Mr Speirs said what was discovered was clearly a mausoleum of early 18th century date. Natural dessication resulting from environmental conditions within the mausoleum, rather than mummification, explains the degree of preservation, he claims.
“If Mr Falconer is in contact with the spirits then it is entirely possible that he has access to sources of information unknown to me,” adds Mr Speirs.
“But the historical and archaeological evidence does not bode well for his enterprise.
“Linskill’s quest was doomed before it ever started, and I believe the same is true of the present plan.
“Why? Because Linskill’s belief in the existence of a buried passage full of treasure was a product of his imagination and not a conclusion borne of historical research.
“Consequently, his many years of ‘howkings’ were in fact little more than the recreational pursuit of a wealthy, connected and over-indulged dreamer allowed to practice his fantasist historical passions in an age before fragile archaeological remains were properly protected.
“Linskill wilfully deluded himself and I think anyone wishing to follow in his footsteps would be doing the same.
“ There is no historical basis for a belief in a subterranean passage at St Andrews and the thought that it should be filled with episcopal treasures hidden at the Reformation displays a limited understanding of the lengthy process of social, political and religious change encapsulated in the term ‘Reformation’.
“It is true that St Andrews, like Perth, did experience violent popular uprisings in 1559 but the key competing interests in the wealth of the Church – the Crown, secular interests and the Reformed Church – are unlikely to have allowed the movable wealth of the cathedral and priory simply to have vanished.
“Even if it had been hidden, would the treasures not have been retrieved at some later date?
“After all, Archibishop John Hamilton of St Andrews continued on in post after the Reformation, and despite a short period of imprisonment in 1563, managed to stay in post until his execution in 1571.”
Mr Speirs says there’s no doubt the Reformation undoubtedly robbed Scotland of a “truly phenomenal wealth of medieval religious plate, art, vestments, books, relics and architecture.”
“One need only visit the great episcopal museums of the Continent, particularly Italy, to see exactly what St Andrews Cathedral lost as a result of the Reformation,” he says.
“But for the most part, this loss was not a product of chaotic rioting.
“Rioting did happen; buildings were ransacked and religious wealth, relics and art were both pinched by rioters and smuggled out to the Continent by fleeing clerics, but for the most part the transfer of the Church’s considerable wealth was a slow, organised and lengthy process.
“Consequently, the thought of the movable wealth of the cathedral and priory being hidden and never thereafter recovered, seems profoundly unlikely.”

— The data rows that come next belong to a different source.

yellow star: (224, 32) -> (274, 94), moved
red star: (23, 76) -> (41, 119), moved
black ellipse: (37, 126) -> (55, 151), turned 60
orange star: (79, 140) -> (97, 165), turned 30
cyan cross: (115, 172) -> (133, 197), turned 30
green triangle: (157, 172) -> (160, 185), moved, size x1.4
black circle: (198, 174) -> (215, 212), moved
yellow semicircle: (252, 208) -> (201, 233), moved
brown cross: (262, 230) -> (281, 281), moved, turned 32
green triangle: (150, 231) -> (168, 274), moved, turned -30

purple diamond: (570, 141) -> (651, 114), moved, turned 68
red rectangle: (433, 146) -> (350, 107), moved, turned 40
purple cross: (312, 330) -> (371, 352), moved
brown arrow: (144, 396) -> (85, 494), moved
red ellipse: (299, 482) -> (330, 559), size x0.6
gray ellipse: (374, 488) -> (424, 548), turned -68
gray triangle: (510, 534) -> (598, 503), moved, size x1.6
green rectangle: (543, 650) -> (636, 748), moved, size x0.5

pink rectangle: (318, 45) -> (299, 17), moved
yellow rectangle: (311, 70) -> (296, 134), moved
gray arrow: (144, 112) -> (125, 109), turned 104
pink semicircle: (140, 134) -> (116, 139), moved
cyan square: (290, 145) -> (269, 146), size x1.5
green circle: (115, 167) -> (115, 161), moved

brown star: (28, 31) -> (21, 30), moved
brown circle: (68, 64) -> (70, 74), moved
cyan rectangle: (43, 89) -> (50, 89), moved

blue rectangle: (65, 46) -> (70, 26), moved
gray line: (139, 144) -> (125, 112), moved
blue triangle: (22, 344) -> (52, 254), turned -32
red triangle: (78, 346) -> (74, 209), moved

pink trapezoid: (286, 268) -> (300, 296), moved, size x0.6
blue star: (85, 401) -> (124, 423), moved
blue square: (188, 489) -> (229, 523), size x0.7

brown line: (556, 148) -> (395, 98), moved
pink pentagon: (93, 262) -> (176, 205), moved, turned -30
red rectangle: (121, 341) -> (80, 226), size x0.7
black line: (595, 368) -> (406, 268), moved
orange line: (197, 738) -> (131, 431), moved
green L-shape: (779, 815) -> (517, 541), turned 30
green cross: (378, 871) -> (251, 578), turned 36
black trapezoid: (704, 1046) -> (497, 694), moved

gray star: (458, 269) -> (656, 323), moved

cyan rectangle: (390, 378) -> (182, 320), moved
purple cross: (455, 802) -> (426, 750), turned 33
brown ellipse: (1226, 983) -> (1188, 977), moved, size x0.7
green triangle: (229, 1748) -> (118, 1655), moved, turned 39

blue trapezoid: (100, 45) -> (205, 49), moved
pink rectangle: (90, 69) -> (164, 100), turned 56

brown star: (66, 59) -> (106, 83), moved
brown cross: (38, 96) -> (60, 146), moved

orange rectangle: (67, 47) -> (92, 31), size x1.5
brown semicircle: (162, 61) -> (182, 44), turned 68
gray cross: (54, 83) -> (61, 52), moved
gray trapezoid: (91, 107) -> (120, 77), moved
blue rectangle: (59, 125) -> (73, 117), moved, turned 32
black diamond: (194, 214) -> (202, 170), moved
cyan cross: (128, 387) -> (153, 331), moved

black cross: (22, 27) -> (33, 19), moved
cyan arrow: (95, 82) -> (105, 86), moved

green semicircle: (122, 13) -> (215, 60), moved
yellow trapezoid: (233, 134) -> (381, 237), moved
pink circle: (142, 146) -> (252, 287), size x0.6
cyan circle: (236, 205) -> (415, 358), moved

In short, Mr Speirs thinks it is “deeply unlikely” that movable wealth of the priory cathedral remains to be discovered buried at St Andrews.
Moreover, having considerable experience of the use and limitations of ground penetrating radar (GPR), he thinks it even less likely that a GPR survey would find such a chamber, even if it existed.
“The ground around the cathedral has been used as a burying ground for hundreds of years and is so disturbed that any readings returned would be meaningless,” he adds.
“Scheduled monument consent would also be required for such a survey and whilst it’s theoretically possible that consent could be obtained, any anomaly detected would have to be excavated to be explained, and the chances of securing scheduled monument consent to excavate an anomaly at the cathedral on the grounds that it might contain treasure are zero.
“But having said all this, I genuinely wish Mr Falconer well in his work in promoting an alternative approach to the exploration of St Andrews past.
“Historians and archaeologists all too often fail to bring the past to life, so if it can be done in other ways, for example through ghost tours, then all to the good.
“The key thing is that Mr Falconer is working to promote the public’s wider enjoyment, exploration and appreciation of the shared cultural inheritance that is our past and that can only be a good thing for St Andrews, arguably Scotland’s most historically significant burgh.”